*** The data ***

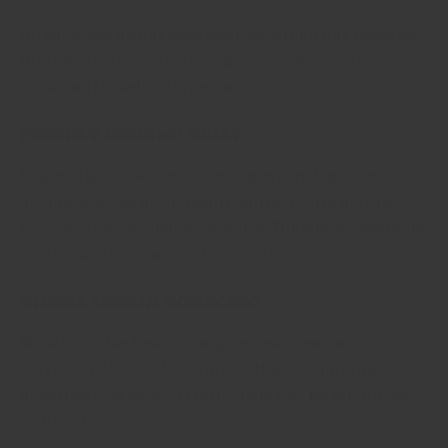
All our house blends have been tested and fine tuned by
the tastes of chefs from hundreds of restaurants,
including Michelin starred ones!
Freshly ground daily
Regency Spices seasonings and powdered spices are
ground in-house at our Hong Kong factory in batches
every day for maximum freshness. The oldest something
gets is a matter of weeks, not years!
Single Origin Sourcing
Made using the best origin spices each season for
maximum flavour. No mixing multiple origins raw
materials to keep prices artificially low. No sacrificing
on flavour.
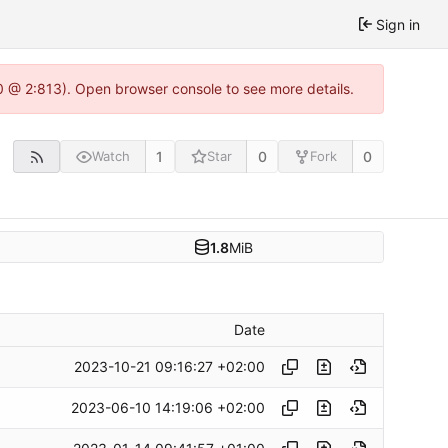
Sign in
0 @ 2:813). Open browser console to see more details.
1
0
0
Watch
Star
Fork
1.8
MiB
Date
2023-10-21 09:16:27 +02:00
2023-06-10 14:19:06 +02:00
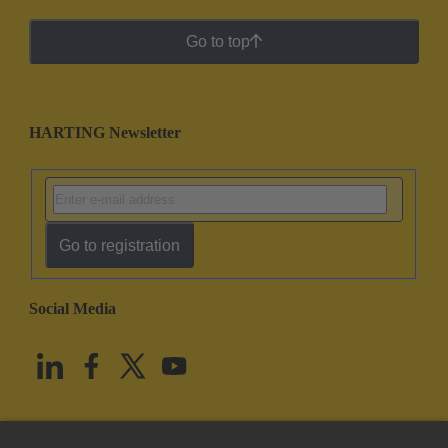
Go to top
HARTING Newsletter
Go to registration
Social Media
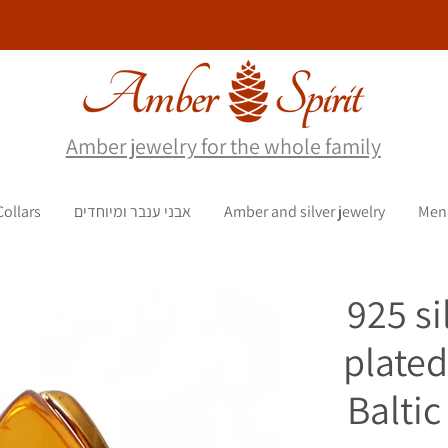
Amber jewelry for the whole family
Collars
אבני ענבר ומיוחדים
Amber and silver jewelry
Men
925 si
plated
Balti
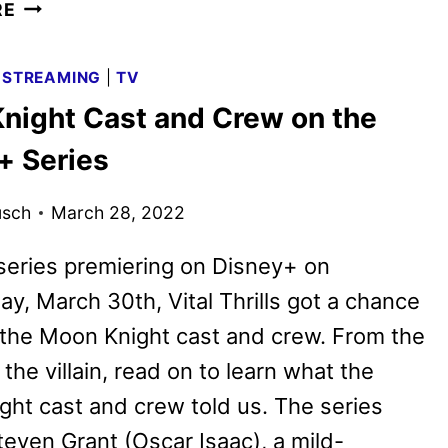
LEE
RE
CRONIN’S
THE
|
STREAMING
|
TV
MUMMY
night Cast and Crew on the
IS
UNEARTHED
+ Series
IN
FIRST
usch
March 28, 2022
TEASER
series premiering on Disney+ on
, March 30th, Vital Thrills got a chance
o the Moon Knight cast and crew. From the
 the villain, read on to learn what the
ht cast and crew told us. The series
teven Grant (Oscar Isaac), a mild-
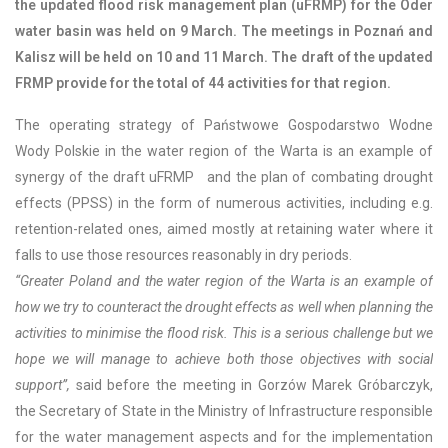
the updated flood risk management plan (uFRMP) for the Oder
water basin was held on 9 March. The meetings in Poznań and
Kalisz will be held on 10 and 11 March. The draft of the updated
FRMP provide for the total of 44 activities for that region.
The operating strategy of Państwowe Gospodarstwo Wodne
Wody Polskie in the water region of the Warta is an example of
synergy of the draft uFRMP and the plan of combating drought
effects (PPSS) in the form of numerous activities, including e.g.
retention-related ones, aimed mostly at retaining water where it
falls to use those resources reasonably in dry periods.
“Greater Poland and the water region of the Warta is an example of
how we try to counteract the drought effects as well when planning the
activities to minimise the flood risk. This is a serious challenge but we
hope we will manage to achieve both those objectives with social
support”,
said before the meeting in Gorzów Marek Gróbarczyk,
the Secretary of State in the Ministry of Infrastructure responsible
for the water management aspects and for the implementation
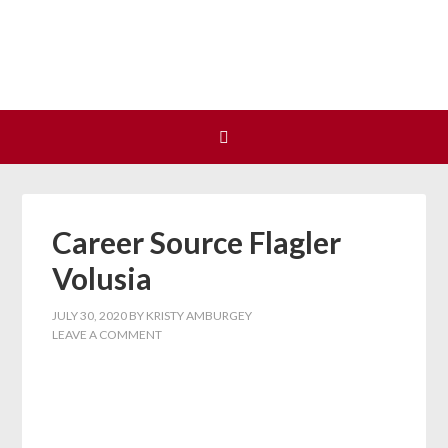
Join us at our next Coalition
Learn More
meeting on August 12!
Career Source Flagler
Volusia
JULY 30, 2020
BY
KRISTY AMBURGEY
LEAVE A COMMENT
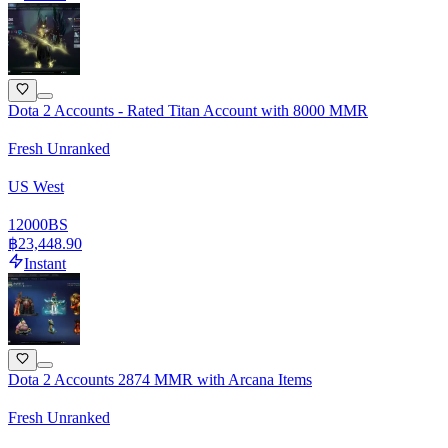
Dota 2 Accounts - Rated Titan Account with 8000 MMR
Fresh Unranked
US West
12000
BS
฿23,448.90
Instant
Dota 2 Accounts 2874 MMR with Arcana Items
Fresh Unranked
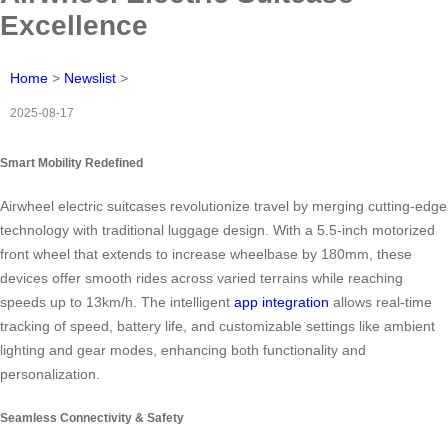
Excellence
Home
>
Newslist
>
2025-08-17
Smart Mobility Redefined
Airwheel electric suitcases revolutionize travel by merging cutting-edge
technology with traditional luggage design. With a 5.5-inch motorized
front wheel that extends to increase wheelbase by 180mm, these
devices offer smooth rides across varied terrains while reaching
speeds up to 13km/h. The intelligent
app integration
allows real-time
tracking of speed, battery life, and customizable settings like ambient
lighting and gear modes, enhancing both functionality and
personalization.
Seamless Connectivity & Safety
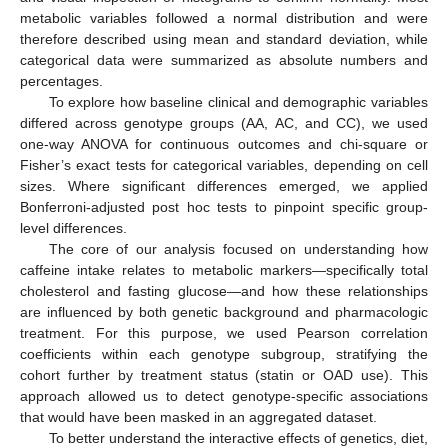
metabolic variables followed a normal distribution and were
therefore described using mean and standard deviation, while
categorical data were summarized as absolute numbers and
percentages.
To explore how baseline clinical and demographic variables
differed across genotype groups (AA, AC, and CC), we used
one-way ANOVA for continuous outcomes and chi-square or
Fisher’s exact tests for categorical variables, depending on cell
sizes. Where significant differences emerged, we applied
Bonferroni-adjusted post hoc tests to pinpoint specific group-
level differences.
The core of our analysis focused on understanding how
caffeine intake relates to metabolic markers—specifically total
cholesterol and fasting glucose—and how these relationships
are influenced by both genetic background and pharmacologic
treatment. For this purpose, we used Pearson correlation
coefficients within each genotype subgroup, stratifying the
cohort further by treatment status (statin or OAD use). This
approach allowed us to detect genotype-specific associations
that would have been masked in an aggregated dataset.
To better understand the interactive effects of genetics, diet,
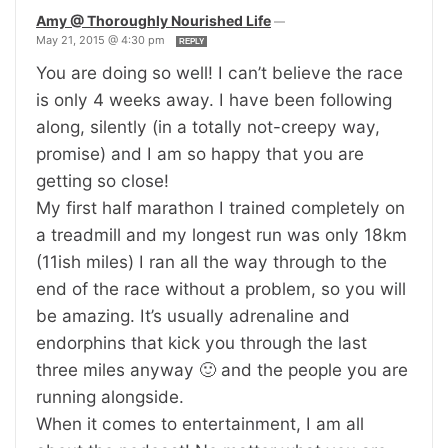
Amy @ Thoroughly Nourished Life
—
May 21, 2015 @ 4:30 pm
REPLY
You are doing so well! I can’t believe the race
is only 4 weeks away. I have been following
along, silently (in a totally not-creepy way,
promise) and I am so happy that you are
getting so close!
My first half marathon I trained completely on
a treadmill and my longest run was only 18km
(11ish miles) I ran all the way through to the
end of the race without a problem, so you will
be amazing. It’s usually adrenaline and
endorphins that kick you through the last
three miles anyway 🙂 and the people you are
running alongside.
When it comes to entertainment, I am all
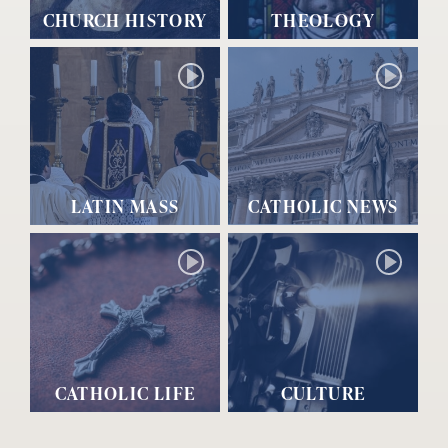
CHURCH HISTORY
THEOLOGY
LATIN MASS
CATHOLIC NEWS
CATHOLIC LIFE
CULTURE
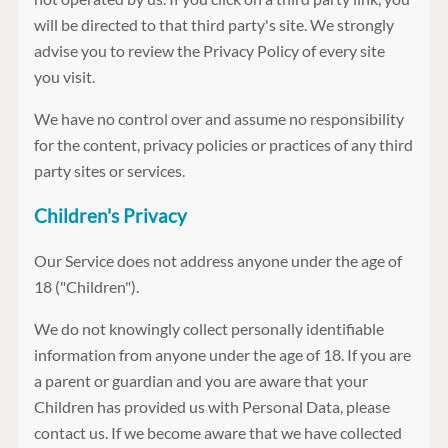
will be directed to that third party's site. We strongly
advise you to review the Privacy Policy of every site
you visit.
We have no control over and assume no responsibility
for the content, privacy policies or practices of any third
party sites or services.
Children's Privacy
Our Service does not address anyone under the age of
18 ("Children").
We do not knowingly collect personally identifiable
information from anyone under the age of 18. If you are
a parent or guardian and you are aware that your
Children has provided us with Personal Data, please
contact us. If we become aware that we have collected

*** End of The data ***

### Task objective:
What is needed is every line of the records above that contains the word "race".

### Answer section:
You are doing so well! I can’t believe the race
end of the race without a problem, so you will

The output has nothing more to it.